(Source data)
====

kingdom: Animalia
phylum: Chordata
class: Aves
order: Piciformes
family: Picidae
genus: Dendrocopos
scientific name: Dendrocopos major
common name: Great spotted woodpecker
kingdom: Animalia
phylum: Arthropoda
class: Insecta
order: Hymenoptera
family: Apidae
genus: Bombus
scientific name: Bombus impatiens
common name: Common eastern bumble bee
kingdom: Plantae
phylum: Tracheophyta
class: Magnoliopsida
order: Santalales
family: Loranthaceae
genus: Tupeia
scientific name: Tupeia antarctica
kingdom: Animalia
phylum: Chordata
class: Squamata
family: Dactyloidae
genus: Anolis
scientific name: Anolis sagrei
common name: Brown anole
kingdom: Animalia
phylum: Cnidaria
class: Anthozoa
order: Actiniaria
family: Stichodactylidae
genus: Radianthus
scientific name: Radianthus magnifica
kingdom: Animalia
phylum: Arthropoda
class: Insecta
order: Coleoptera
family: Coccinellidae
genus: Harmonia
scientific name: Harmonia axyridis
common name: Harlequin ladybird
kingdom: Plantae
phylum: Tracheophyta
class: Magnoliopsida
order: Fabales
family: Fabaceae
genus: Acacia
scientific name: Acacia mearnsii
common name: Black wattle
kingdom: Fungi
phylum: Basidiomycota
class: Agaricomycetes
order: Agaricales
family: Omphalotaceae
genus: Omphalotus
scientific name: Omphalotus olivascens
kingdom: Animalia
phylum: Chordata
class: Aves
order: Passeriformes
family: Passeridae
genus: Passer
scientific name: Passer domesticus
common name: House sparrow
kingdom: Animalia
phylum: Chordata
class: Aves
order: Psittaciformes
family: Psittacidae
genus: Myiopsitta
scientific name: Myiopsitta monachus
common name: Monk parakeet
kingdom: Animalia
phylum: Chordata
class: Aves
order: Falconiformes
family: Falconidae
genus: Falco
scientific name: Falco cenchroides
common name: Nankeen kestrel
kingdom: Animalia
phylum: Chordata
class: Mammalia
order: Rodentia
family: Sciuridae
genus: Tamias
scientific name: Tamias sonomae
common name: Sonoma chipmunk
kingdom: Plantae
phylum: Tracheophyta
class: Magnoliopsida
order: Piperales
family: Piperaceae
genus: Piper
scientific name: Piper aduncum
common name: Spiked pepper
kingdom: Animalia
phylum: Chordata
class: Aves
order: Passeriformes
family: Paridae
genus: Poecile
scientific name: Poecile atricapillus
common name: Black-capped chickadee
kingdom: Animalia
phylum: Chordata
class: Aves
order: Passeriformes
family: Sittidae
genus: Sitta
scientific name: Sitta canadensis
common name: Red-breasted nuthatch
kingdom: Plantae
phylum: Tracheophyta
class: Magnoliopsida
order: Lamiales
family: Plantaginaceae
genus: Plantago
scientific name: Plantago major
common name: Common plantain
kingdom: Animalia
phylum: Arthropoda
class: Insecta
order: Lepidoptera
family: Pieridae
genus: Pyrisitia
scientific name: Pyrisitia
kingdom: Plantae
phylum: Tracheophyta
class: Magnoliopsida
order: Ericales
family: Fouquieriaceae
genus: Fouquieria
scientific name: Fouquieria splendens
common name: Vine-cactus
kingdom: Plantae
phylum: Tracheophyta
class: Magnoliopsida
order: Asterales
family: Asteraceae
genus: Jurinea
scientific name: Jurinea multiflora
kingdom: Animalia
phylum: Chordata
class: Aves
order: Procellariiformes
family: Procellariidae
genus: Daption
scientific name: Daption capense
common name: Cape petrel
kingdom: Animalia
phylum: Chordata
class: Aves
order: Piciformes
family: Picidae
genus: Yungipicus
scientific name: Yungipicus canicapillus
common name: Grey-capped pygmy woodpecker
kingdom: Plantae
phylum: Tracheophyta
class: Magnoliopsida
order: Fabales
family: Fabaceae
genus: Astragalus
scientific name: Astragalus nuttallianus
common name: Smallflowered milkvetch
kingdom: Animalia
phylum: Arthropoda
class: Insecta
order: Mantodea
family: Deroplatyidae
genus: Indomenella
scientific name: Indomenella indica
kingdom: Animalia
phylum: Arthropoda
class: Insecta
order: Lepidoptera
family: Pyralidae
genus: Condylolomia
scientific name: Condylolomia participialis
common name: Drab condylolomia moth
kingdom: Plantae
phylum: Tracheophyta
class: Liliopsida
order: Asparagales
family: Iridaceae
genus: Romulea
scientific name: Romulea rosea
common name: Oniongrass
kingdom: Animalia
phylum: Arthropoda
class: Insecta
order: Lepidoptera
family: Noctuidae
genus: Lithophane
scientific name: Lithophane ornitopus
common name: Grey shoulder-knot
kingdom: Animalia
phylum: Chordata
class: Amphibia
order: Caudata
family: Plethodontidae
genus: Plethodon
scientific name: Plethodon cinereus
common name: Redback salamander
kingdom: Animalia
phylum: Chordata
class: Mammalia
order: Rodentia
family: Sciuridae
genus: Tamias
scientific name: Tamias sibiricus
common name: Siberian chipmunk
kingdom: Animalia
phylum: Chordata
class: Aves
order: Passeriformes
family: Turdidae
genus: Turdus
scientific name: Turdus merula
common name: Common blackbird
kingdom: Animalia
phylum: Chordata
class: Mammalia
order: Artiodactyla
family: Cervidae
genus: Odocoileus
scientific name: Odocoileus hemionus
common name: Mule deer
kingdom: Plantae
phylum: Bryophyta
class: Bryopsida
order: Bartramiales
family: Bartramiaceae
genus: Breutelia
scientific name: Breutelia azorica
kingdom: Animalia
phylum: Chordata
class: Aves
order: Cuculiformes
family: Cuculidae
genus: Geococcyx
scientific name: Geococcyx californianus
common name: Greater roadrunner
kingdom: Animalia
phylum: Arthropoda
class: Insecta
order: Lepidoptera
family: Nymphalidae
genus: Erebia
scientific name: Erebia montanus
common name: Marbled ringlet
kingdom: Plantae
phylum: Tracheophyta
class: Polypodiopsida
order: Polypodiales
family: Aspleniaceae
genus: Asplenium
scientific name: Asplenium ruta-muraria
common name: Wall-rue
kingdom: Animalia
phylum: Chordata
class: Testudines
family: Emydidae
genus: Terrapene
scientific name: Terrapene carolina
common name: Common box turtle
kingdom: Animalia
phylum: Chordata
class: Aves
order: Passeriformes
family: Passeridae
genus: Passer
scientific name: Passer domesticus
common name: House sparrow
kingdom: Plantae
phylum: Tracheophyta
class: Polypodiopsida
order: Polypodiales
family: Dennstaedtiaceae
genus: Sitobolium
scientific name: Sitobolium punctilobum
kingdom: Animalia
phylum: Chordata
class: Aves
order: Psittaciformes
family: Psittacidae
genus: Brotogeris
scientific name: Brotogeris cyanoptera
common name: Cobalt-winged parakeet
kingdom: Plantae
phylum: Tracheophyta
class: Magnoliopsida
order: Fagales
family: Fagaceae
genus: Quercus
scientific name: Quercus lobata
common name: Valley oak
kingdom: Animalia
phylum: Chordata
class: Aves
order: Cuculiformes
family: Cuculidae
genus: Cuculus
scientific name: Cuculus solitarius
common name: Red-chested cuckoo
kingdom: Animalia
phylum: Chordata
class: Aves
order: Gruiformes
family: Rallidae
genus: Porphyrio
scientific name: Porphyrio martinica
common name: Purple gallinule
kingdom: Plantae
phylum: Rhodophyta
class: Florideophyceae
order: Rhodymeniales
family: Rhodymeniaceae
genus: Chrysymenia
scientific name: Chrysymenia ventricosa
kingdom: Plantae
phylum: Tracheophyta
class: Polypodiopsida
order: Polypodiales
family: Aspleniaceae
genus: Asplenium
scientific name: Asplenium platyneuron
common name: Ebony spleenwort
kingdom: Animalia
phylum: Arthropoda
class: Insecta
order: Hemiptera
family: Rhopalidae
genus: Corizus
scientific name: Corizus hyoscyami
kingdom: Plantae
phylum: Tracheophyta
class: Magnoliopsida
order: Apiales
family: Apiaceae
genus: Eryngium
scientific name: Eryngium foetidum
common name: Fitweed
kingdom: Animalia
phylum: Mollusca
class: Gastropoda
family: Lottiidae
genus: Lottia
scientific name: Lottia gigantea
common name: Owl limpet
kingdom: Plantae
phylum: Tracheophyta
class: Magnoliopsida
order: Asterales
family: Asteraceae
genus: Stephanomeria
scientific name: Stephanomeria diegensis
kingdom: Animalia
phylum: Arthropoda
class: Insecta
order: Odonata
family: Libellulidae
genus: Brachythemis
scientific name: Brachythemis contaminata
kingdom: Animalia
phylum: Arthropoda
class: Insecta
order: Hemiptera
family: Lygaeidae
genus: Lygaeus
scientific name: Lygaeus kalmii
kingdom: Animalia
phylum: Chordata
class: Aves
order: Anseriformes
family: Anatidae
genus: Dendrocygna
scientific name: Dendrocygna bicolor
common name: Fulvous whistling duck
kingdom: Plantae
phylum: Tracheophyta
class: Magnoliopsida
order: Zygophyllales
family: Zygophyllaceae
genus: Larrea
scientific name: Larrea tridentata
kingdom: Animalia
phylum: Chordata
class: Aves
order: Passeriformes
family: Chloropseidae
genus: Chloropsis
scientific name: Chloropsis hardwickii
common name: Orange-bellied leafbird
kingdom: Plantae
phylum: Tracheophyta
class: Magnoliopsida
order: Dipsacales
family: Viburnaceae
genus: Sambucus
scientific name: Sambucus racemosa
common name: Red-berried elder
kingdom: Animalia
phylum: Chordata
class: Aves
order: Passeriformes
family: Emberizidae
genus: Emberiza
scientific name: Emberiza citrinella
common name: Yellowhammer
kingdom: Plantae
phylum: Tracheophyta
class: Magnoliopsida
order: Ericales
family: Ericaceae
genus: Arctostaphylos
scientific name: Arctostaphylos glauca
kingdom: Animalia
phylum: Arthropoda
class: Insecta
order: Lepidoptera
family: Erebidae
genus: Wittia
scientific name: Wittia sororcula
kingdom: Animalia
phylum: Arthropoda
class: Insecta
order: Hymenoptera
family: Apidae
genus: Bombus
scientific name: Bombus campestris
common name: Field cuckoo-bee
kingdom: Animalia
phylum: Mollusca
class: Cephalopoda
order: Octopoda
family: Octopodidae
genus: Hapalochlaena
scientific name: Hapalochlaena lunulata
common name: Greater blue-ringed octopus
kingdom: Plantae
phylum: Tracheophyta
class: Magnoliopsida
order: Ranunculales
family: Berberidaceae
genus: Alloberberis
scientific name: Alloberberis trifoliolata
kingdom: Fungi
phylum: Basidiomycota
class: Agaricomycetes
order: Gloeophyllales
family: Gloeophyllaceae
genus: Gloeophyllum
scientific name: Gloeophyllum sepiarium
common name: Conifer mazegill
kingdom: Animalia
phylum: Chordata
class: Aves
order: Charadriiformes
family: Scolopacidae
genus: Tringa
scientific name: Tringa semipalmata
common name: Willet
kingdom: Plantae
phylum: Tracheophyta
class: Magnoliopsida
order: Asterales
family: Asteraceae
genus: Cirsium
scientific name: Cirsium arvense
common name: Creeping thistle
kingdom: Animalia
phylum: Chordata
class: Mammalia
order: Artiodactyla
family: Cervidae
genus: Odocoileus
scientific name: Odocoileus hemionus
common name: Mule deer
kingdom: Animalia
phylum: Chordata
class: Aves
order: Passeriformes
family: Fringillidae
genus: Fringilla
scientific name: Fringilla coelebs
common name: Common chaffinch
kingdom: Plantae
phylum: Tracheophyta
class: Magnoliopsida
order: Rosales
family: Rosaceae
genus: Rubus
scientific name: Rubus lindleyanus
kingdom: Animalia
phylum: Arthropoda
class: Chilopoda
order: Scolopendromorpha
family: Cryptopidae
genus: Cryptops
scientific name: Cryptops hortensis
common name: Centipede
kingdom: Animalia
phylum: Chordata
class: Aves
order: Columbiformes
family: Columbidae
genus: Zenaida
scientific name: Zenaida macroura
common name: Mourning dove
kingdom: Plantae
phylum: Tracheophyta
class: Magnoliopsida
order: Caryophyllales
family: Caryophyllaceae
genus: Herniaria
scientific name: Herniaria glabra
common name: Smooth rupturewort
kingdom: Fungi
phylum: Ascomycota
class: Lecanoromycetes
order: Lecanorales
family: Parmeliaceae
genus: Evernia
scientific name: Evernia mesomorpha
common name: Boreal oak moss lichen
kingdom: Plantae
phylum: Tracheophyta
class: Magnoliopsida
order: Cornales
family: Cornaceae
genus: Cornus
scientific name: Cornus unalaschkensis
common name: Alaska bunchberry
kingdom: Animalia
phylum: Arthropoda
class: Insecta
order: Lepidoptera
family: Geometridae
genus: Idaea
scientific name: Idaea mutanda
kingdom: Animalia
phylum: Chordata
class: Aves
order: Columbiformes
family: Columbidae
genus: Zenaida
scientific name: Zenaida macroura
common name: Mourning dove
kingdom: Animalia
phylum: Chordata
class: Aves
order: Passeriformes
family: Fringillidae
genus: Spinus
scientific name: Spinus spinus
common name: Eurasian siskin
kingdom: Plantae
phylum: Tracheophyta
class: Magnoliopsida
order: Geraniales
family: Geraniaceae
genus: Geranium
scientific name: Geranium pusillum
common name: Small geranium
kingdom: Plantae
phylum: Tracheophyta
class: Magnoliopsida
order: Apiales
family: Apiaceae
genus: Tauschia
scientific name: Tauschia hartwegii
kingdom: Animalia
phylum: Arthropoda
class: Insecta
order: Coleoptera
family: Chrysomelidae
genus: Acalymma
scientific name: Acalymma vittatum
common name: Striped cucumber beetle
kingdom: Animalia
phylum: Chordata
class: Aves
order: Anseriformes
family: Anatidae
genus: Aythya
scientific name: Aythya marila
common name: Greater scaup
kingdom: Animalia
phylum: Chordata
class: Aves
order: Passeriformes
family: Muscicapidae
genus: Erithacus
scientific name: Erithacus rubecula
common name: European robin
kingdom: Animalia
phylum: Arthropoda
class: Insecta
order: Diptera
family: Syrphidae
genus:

====

The exercise:
Update the lines beginning with the one containing "genus: Cornus" and running through the one containing "genus: Geranium", replacing "common name" with "vernacular name" and leaving everything else unchanged.

Answer to the problem:
genus: Cornus
scientific name: Cornus unalaschkensis
vernacular name: Alaska bunchberry
kingdom: Animalia
phylum: Arthropoda
class: Insecta
order: Lepidoptera
family: Geometridae
genus: Idaea
scientific name: Idaea mutanda
kingdom: Animalia
phylum: Chordata
class: Aves
order: Columbiformes
family: Columbidae
genus: Zenaida
scientific name: Zenaida macroura
vernacular name: Mourning dove
kingdom: Animalia
phylum: Chordata
class: Aves
order: Passeriformes
family: Fringillidae
genus: Spinus
scientific name: Spinus spinus
vernacular name: Eurasian siskin
kingdom: Plantae
phylum: Tracheophyta
class: Magnoliopsida
order: Geraniales
family: Geraniaceae
genus: Geranium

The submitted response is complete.